Hear for yourself what a peacock sounds like in this YouTube video.
Imagine the noise (and the attendant excrement) of dozens of these birds living in a neighbourhood in Surrey B.C. 
They’re feral, left behind from an abandoned farm, and are estimated to number between 40 to 150 as reported to the CBC.
The birds are between jurisdictions — they’re not domesticated pets, and they’re not really wild animals, so there’s no easy way to deal with them. While some neighbours think they’re fine, others have had enough.

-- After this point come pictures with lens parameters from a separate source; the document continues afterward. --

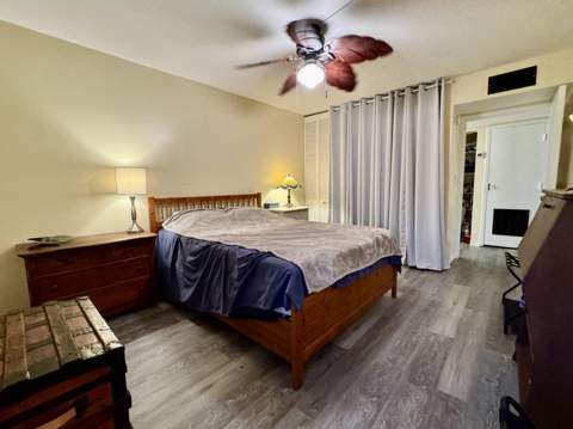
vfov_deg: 85.6
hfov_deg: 102.1
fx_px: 232
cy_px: 214
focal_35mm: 14
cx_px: 286
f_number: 2.2
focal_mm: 2.22
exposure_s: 1/60
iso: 500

Including one resident who has peacocks on his roof and in a street tree. Upon his complaint about the birds in this street tree, the City of Surrey could not offer a remedy. So, the homeowner arranged to cut the tree down, allegedly to get the birds to move.
Of course, the City moved in to fine the homeowner $1,000 for cutting down the tree, and of course the birds were still on his roof and in his backyard. As the homeowner stated, the noise is constant, and “we can’t enjoy our backyard. We have to put bird netting to protect our garden. It’s hard to deal with it. Screaming is like … you don’t need an alarm in your house. They’ll wake you up early morning, like three o’clock. It’s crazy, man.”
Certainly, cutting the tree down has meant that a community meeting will now be held to discuss who is responsible for the peacocks. These birds live from ten to twenty-five years and are generally much-beloved (at least, to those who don’t live within earshot), so any decision about their fate is no small matter.
And a group of peacocks? It’s called a “muster”.